US-founded Politico is to launch a website and print edition in Europe with 40 journalists. (Picture: Reuters)
The media outlet, which claims a weekday print circulation of 35,000 in the US and a website with 7 or 8m unique users a month, says it will have “more reporters in the two main political and regulatory centers of the world – Washington and Brussels – than any other publication” from 21 April.
According to a staff email reproduced on Capital New York, which is owned by Politico, its aim is to become the “dominant politics and policy publication in Europe”.
Its US newspaper is available free in locations throughout Washington and US subscriptions cost $200 (£135) or $600 (£406) for overseas readers. It also has “select availability” in New York.
Politico, which was founded in 2007 and claims to have around 150 editorial staff based in the US, has also had a magazine since November 2013 which comes out six times a year. It has published a subscription-based policy news web service, Politico Pro, which covers "agriculture, campaigns, cybersecurity, defense, education, eHealth, energy, financial services, health care, tax, technology, trade and transportation", since 2011.
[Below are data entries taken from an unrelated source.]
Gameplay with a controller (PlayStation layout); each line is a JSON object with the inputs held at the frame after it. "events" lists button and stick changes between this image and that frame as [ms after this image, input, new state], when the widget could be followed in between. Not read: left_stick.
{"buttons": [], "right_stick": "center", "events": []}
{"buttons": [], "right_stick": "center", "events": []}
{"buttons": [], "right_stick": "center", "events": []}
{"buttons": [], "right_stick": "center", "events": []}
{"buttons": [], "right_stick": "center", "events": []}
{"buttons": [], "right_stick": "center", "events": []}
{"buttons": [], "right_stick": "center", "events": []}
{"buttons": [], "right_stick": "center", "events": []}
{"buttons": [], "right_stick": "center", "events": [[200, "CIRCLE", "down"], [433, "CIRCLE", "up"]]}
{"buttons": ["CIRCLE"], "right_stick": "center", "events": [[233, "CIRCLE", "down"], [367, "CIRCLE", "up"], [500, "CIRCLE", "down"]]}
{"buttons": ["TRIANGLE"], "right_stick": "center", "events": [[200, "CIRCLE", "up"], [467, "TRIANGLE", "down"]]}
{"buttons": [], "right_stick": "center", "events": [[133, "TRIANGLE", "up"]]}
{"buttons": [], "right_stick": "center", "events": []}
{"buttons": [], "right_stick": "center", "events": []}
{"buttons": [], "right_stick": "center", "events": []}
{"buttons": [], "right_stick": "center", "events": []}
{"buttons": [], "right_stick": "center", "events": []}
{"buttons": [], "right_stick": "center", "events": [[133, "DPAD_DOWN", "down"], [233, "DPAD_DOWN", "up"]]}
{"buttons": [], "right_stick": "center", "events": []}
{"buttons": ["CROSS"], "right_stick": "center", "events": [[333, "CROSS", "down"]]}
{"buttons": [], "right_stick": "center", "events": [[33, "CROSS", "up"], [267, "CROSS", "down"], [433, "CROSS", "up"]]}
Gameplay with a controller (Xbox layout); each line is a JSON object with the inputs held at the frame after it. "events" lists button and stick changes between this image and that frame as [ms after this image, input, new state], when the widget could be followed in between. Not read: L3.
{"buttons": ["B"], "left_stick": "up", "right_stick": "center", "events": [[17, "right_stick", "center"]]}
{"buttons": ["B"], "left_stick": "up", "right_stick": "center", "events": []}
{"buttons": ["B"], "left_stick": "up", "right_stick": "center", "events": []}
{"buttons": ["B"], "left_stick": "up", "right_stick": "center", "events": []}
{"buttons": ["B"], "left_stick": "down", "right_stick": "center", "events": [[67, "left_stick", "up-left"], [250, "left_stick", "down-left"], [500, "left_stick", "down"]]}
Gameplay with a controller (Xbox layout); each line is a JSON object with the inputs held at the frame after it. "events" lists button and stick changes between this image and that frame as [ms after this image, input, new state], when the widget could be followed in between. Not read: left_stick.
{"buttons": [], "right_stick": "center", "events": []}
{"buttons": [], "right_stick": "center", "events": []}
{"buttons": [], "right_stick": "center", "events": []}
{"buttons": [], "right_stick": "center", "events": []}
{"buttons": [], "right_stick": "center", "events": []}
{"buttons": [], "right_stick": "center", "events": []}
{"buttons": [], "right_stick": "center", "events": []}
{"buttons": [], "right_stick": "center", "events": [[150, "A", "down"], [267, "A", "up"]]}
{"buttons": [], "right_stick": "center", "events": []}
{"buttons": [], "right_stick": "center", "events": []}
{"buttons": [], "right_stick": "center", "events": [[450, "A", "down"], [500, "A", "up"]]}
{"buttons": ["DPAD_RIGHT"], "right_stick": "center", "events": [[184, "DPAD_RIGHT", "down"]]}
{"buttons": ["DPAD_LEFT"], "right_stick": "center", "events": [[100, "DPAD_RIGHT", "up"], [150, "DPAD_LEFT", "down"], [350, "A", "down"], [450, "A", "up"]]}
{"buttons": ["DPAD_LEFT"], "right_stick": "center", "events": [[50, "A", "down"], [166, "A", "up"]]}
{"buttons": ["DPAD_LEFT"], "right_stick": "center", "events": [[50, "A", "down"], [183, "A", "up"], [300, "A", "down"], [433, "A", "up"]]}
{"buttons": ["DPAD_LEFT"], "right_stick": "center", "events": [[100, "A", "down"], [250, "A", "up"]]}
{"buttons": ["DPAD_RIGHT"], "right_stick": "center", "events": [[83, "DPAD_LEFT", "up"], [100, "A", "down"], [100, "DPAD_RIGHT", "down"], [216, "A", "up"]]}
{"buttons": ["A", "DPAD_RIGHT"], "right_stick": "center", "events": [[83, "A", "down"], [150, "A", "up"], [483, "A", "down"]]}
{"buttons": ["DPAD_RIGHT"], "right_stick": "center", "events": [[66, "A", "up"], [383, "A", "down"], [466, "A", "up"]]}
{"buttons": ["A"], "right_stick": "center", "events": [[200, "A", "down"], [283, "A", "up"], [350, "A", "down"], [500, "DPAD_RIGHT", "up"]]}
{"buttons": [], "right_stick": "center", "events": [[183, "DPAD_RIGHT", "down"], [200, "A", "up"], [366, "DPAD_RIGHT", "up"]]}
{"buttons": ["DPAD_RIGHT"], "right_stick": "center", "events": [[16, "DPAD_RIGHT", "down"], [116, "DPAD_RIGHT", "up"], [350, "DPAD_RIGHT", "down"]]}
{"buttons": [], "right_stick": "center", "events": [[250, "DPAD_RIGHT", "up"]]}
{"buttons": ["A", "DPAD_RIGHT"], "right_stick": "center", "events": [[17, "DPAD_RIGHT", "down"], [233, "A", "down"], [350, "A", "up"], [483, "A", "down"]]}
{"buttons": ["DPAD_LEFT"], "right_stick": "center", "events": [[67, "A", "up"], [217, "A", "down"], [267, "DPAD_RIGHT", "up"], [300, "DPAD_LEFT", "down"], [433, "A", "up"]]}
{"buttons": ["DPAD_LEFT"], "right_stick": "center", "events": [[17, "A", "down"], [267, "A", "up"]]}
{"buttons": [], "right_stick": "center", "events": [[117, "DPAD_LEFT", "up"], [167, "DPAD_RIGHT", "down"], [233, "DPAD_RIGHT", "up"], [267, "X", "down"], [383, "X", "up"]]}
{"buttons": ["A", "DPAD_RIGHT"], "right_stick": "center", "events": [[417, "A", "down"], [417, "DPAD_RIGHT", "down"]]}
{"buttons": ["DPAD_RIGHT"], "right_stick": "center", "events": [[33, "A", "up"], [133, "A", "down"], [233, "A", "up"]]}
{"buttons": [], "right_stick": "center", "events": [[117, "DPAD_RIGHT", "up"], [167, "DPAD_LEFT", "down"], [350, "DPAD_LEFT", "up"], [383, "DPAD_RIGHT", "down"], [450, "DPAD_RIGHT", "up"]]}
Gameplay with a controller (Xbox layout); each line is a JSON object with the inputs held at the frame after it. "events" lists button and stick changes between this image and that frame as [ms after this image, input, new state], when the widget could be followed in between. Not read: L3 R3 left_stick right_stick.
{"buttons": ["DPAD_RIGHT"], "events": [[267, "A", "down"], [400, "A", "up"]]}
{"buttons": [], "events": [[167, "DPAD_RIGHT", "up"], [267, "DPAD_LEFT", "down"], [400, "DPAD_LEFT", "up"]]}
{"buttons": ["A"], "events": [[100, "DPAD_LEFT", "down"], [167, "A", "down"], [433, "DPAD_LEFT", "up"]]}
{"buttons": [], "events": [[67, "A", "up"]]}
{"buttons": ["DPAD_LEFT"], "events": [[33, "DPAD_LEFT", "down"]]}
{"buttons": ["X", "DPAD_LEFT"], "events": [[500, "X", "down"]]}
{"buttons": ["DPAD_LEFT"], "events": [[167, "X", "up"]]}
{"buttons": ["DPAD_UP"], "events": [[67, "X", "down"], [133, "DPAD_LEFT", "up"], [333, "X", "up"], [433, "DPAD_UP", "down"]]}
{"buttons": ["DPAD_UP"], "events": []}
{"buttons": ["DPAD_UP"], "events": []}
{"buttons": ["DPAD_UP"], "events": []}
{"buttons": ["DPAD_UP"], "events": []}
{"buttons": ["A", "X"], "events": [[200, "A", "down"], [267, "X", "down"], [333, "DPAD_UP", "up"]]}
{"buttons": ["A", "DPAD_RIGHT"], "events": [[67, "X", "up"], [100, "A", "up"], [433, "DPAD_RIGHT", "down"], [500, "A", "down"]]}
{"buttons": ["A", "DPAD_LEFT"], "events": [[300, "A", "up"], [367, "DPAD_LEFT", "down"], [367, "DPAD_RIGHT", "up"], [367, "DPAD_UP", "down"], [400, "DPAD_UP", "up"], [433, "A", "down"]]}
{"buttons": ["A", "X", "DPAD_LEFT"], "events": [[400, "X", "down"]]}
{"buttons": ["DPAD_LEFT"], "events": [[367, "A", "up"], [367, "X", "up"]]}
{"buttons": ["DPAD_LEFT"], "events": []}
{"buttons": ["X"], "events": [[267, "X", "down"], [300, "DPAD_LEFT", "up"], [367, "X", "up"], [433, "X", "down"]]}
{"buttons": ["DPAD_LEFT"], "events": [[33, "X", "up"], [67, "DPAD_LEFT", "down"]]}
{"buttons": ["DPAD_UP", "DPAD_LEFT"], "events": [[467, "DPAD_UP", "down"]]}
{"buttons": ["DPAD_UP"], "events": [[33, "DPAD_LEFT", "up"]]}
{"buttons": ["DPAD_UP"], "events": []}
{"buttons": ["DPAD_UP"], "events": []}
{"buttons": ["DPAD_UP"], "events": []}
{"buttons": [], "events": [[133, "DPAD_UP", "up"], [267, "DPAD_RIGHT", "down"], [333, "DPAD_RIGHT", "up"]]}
According to The Guardian, Politico will initially employ 40 journalists in Europe and distribute between 25,000 and 30,000 print copies in Brussels and other major European cities, including London, Paris and Berlin.
The news organisation announced in September that it was partnering with Germany’s Axel Springer to launch in Europe.
Politico joins other major publications, such as the Huffington Post, Buzzfeed and Business Insider, in coming to the UK and Europe from the US.
In an interview with Press Gazette last month, Guido Fawkes editor Paul Staines announced plans to expand his political website into the English speaking world – but ruled out the US, citing the strength of Politico.
Asked why he would not be targeting the US, Staines said: “I think we would have a great deal of difficulty… beating Politico. Politico do a brilliant job."